Mozambique health authorities confirmed that a child from the north-eastern Tete province contracted the highly infectious wild poliovirus type 1 disease on Wednesday, according to the World Health Organization (WHO).
In a statement on Wednesday, the WHO said this marks the second imported case of wild poliovirus in southern Africa this year, following an outbreak in Malawi in mid-February.
WHO said this is Mozambique’s first case detected since 1992.
It said globally, wild poliovirus is endemic (occurring at the level of a region or community) only in Afghanistan and Pakistan.
“Polio is highly infectious and largely affects children younger than 5 years. There is no cure for polio, and it can only be prevented by immunisation. Children across the world remain at risk of wild polio type 1 as long as the virus is not eradicated in the last remaining areas in which it is still circulating,’ said WHO.
The UN health organisation said the virus was found in a child in Mozambique who began experiencing onset of paralysis in late March.
“Genomic sequencing analysis indicates that the newly confirmed case is linked to a strain that had been circulating in Pakistan in 2019, similar to the case reported in Malawi earlier this year,” it said.
The organisation said the case in Mozambique and the earlier one in Malawi do not affect Africa’s wild poliovirus-free certification because the virus strain is not indigenous.
“Africa was declared free of indigenous wild polio in August 2020 after eliminating all forms of wild polio from the region,” said WHO.
However, Dr Matshidiso Moeti, WHO Regional Director for Africa, said the detection of another case of wild polio virus in Africa is greatly concerning, even if it’s unsurprising given the recent outbreak in Malawi
“It shows how dangerous this virus is and how quickly it can spread,” she said.
Moeti said the WHO is supporting southern African governments to step up the polio fight.
She said this includes carrying out large-scale, effective vaccination campaigns to halt the virus and protect children from its damaging impact.
“Further investigations are under way in Mozambique to determine the extent of the risk posed by the new wild poliovirus case and the targeted responses needed. Preliminary analysis of samples collected from three contacts of the newly-detected case were all negative for wild poliovirus type 1,” said the organisation.

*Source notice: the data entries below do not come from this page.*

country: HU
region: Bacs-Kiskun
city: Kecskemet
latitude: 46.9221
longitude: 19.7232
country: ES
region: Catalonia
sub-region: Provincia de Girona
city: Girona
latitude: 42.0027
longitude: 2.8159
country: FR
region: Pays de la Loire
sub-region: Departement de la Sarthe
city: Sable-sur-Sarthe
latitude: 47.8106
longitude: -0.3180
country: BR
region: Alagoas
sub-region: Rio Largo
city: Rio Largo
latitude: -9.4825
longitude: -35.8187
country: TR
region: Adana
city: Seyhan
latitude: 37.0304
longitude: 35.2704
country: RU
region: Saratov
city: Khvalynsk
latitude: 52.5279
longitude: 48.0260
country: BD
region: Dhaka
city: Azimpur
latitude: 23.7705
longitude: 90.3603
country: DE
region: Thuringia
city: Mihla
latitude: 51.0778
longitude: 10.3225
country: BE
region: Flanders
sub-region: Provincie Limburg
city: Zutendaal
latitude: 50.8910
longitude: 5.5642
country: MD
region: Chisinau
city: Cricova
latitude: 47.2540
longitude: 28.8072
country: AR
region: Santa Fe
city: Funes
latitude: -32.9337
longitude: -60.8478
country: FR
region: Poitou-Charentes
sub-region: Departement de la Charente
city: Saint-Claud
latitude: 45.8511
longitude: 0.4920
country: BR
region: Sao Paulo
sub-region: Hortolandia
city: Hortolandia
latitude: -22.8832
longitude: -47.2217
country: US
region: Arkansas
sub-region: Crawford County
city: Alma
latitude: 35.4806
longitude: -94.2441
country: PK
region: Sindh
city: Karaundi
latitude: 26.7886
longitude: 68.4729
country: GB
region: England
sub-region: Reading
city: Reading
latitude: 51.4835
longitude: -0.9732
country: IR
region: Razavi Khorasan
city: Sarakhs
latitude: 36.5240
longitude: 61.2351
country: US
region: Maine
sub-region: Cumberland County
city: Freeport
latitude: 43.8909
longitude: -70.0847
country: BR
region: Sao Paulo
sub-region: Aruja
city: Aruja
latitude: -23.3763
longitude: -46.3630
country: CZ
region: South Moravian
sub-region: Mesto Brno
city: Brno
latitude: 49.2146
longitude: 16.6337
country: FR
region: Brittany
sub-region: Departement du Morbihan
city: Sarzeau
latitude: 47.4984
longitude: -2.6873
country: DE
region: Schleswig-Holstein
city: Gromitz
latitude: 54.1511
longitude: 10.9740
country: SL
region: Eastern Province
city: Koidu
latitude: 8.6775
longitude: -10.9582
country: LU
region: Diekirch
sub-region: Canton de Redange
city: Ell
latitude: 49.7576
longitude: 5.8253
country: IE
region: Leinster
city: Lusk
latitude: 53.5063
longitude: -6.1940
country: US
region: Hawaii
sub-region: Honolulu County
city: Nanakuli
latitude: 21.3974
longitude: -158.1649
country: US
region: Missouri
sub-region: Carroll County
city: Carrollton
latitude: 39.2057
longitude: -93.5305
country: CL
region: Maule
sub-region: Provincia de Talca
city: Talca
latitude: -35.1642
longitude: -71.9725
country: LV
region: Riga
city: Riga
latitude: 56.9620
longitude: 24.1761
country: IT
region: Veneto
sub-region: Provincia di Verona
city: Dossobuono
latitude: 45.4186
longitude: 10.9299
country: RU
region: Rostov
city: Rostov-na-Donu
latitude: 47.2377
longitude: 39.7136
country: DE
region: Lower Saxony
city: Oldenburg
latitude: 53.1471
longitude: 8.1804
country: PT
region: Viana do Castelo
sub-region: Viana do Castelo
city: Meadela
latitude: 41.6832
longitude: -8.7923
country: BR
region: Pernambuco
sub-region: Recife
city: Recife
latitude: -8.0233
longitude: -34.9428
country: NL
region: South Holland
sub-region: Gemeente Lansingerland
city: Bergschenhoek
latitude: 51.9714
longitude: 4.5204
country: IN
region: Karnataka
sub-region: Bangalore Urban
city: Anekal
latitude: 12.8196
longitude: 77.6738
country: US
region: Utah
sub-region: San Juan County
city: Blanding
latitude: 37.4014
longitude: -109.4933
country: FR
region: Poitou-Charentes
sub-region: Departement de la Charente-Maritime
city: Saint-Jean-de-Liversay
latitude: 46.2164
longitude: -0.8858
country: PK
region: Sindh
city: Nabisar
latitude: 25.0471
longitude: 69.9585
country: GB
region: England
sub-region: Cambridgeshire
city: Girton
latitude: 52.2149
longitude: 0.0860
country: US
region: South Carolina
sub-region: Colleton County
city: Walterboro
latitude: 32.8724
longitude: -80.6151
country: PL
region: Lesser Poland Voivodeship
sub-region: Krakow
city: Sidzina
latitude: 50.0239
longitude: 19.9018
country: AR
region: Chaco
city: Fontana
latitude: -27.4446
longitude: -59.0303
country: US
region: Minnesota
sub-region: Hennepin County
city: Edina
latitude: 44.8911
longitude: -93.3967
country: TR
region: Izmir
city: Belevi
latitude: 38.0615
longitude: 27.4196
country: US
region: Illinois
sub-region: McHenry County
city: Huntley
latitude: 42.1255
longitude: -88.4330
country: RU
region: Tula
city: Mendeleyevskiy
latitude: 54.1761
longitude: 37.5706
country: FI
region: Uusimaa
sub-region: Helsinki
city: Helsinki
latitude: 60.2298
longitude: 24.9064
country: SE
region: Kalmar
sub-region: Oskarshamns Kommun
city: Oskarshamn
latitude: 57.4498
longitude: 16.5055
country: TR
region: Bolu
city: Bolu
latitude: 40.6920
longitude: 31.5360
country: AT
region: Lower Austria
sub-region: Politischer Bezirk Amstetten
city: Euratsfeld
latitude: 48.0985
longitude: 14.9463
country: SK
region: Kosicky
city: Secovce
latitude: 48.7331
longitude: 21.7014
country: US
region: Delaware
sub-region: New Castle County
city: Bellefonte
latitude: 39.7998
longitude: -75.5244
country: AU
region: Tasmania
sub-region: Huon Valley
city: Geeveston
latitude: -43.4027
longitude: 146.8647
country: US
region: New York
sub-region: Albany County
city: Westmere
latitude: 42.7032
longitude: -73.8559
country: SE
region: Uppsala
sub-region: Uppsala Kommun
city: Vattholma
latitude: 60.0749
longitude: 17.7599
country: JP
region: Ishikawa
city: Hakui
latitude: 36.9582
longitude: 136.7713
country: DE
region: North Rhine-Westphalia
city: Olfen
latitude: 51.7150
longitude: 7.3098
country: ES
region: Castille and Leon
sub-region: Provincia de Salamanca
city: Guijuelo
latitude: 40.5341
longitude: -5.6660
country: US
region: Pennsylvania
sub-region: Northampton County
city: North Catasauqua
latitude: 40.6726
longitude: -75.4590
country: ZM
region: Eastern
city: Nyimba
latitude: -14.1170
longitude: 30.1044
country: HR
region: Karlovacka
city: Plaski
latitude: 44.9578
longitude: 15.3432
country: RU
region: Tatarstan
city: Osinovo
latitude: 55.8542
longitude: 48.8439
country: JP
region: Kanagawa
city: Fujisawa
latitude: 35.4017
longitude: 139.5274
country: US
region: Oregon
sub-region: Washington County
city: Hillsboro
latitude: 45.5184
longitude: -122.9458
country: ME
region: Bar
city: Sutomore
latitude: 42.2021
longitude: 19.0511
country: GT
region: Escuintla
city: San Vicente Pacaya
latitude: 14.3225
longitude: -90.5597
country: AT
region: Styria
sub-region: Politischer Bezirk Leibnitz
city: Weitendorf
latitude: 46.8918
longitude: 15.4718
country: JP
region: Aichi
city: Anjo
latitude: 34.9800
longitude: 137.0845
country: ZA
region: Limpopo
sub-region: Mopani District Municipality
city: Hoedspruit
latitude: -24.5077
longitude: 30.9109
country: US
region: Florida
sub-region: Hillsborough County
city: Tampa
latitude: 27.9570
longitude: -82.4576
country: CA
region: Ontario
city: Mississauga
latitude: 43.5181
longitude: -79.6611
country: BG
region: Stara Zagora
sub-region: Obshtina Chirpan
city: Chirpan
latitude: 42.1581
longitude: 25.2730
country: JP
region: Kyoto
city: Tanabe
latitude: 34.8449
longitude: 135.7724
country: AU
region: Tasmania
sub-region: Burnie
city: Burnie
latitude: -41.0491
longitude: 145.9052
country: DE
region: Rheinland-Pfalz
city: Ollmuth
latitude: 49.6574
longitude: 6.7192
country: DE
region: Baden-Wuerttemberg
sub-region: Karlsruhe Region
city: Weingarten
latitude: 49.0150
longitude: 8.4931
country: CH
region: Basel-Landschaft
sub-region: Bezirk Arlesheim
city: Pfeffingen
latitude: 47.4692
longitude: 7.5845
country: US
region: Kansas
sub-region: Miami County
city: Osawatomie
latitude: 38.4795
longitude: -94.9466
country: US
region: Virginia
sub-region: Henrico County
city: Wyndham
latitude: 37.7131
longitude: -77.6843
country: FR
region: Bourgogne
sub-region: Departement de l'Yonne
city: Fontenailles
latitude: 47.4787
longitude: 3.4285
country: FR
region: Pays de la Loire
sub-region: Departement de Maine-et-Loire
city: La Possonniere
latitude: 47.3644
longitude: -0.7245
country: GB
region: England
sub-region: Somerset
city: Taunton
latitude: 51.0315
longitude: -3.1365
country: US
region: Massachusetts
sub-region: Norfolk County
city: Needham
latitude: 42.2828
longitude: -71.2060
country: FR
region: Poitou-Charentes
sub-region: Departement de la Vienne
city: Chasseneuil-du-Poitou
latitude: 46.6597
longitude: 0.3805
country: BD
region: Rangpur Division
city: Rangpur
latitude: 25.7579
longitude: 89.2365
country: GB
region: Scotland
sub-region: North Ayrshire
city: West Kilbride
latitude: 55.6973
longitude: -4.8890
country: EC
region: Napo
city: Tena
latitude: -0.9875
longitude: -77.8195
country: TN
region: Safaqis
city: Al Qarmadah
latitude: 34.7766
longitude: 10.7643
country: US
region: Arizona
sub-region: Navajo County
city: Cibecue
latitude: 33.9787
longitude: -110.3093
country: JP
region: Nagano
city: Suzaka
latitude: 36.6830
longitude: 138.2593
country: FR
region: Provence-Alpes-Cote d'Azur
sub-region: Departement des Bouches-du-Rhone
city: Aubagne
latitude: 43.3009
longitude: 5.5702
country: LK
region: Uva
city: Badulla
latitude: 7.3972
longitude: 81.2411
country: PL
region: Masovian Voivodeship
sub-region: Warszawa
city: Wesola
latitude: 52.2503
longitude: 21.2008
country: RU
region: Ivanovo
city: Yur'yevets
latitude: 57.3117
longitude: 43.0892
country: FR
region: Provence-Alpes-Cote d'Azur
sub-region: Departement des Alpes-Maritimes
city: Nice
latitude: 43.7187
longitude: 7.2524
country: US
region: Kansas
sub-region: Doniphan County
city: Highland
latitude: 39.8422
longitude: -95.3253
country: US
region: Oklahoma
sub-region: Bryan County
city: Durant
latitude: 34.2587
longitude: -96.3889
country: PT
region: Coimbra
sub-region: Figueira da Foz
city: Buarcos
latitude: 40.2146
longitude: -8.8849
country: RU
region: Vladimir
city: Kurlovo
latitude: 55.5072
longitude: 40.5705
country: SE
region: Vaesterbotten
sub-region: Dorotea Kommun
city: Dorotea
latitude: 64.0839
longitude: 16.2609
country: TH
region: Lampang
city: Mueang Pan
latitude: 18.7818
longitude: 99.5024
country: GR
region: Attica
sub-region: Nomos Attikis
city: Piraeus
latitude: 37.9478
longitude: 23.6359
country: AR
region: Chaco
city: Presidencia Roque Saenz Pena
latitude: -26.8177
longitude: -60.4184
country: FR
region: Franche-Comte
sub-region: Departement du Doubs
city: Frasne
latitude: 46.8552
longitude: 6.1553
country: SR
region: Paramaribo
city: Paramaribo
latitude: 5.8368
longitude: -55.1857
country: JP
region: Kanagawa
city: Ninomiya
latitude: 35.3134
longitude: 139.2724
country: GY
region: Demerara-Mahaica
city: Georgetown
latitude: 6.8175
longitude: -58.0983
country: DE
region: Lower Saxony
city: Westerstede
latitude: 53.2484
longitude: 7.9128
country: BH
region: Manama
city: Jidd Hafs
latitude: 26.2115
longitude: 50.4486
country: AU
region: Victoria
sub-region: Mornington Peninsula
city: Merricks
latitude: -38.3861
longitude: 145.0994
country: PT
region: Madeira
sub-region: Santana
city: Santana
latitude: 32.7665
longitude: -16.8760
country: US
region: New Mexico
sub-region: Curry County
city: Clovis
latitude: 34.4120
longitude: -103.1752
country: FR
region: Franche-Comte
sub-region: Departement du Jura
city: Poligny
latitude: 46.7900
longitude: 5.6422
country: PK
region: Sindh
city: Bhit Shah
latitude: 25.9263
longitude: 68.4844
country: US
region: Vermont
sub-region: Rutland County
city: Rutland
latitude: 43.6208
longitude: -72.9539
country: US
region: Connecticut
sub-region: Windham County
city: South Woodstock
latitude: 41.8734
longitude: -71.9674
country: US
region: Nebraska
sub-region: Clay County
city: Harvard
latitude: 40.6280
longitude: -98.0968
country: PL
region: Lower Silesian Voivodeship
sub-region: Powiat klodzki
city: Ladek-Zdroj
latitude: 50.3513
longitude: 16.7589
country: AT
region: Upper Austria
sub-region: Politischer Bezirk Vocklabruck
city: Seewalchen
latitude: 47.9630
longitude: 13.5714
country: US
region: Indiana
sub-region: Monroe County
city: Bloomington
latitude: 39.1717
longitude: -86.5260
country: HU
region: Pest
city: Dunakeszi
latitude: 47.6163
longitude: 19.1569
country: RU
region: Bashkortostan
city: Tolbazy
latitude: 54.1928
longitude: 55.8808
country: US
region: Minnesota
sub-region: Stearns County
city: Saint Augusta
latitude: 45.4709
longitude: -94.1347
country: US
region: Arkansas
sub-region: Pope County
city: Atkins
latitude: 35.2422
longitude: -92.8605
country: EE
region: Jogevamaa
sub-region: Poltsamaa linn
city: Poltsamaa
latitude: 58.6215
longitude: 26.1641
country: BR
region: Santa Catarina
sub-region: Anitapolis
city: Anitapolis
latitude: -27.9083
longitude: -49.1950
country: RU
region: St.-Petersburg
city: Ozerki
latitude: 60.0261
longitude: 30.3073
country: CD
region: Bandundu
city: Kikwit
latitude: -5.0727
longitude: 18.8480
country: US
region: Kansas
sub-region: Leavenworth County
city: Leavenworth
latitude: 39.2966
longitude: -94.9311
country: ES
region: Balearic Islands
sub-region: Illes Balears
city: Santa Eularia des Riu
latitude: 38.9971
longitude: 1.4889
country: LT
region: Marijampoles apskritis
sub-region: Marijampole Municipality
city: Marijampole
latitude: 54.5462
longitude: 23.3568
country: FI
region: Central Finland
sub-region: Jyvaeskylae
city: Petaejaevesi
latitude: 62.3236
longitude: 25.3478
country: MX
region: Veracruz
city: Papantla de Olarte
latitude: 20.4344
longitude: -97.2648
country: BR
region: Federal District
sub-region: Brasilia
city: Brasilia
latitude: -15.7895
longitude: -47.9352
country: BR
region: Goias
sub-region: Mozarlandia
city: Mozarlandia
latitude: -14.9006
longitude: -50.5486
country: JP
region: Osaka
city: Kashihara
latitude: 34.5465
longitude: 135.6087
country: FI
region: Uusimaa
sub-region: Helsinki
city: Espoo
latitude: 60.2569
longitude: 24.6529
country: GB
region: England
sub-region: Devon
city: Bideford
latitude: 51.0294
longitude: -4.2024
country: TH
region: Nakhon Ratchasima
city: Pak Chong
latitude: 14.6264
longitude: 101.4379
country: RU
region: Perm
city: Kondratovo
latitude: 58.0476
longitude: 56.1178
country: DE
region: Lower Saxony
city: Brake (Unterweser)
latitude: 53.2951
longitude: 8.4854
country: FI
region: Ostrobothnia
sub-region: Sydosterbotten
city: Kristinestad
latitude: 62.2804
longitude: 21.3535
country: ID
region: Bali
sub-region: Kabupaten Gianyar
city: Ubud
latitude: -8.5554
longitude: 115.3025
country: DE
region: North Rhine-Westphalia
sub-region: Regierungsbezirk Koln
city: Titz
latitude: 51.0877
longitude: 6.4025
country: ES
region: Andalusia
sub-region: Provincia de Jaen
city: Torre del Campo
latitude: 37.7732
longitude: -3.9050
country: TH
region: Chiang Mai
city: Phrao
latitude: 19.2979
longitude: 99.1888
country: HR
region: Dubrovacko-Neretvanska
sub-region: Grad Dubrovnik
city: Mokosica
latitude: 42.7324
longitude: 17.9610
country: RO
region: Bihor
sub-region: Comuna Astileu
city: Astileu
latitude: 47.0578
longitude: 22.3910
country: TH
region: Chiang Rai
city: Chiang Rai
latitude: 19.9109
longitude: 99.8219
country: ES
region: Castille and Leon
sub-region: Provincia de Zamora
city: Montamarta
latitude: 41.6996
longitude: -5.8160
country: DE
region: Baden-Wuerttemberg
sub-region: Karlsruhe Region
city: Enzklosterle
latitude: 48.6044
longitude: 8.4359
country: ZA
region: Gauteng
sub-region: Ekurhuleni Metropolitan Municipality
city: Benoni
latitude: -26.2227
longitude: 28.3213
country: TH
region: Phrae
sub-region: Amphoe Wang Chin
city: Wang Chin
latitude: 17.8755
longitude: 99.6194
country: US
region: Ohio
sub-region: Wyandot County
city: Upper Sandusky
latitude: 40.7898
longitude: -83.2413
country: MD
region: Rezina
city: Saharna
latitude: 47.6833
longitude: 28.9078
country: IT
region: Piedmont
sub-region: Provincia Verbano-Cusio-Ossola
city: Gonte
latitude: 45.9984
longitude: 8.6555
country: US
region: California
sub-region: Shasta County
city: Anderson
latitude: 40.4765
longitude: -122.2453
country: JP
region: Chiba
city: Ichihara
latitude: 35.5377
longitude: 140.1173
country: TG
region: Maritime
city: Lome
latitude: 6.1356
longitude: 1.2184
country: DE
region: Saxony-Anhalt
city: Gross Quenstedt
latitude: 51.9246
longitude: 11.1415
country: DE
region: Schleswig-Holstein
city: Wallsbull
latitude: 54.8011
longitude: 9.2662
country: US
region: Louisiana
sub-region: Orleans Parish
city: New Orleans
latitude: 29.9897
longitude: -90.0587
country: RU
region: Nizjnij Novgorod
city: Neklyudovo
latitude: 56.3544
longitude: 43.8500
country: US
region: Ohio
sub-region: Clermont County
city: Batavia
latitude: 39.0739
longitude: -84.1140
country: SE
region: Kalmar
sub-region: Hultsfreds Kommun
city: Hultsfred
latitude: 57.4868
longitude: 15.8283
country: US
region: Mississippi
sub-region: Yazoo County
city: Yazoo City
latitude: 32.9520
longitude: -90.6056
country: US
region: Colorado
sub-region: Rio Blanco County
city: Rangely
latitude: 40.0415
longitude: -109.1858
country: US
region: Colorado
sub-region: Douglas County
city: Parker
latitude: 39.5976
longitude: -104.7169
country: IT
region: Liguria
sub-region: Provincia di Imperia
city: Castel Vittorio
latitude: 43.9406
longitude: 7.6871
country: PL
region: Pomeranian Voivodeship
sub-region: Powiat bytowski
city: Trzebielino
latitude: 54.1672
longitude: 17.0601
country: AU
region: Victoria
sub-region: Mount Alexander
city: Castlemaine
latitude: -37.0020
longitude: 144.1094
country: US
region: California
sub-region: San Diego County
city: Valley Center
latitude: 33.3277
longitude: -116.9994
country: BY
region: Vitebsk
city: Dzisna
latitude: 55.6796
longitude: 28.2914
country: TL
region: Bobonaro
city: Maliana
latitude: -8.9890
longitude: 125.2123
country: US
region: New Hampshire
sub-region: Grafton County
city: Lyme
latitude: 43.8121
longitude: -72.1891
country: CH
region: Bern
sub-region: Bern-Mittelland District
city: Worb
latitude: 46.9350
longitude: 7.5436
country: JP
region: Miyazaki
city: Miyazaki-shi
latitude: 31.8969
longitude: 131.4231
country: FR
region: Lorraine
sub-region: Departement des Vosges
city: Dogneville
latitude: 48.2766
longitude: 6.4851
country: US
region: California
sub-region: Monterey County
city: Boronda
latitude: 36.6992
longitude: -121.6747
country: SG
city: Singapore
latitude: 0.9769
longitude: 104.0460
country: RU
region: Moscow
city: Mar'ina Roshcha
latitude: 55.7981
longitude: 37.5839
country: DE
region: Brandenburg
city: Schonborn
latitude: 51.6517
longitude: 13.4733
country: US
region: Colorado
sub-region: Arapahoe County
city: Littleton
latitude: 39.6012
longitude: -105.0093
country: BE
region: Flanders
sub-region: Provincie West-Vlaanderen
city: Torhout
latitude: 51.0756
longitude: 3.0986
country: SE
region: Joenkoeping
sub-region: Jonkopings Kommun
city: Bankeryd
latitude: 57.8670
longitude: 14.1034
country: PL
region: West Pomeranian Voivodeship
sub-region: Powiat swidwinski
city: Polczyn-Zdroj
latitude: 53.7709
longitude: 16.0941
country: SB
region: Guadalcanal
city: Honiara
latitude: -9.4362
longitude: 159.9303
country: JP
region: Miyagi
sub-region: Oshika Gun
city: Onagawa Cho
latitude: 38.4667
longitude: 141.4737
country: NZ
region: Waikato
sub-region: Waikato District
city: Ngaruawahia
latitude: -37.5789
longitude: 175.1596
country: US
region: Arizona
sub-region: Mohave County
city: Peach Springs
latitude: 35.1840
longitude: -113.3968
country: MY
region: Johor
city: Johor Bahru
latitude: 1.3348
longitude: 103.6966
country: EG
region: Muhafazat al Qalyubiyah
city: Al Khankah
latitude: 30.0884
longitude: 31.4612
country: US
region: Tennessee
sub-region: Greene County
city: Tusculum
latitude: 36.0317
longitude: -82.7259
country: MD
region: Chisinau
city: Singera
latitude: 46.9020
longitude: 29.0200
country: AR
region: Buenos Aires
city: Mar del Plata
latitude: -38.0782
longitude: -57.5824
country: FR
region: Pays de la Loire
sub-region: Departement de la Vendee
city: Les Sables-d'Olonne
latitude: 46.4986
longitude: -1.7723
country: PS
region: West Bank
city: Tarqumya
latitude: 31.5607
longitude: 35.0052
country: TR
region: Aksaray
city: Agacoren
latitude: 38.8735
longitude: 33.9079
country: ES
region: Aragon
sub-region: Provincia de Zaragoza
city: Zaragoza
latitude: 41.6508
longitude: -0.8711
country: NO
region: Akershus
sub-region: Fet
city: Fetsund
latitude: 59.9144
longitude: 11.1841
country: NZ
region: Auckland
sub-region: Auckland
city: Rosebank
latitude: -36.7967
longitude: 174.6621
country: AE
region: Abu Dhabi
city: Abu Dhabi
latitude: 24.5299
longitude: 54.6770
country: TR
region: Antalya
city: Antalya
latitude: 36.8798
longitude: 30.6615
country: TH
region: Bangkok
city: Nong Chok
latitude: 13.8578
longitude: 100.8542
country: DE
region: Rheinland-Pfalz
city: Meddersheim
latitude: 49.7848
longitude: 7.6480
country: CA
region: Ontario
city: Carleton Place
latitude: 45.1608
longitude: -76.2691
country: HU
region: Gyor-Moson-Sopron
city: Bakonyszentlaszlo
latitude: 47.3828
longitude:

Mozambique recently carried out two mass vaccination campaigns in response to the Malawi outbreak, in which 4.2 million children were vaccinated against the disease, said WHO.
It said efforts are currently under way to help strengthen disease surveillance in Malawi, Mozambique, Tanzania, Zambia and Zimbabwe.
“The five countries will continue with mass vaccinations, with plans to reach 23 million children aged 5 years and below with the polio vaccine in the coming weeks,” it said.
Meanwhile, last week IOL reported that the National Institute of Communicable Diseases (NICD) had identified a single case of Lassa fever in KwaZulu-Natal.
Lassa fever is a viral infection endemic to the West African countries and mostly reported in Sierra Leone, Liberia, Guinea, and Nigeria. Lassa fever is less frequently reported from Mali, Burkina Faso, Ghana, Togo, Benin and Ivory Coast.
The institute explained that the natural host of this virus is a rodent species called the multimammate rat, which is common in homes and other areas where a food source can be found.
"The rats are persistently infected and shed the virus in their urine and faeces. Humans can come into contact with the virus through direct contact or inhalation of the virus in areas infested with the infected rats. For example, contact with contaminated materials, ingestion of contaminated food or inhalation of air that has been contaminated with urine droplets. Person-to-person transmission of the virus does not occur readily and the virus is not spread through casual contact," the NICD said.
According to IOL, the NICD reported that the male patient had an extensive travel history in Nigeria before returning to South Africa.
"He fell ill after entering South Africa and was hospitalised in a Pietermaritzburg. The diagnosis of Lassa fever was confirmed through laboratory testing conducted at the NICD. Sadly, the man succumbed to the infection.
“Efforts are under way to trace and monitor all possible contacts. No secondary cases of Lassa fever have been confirmed at this stage,” the NICD said.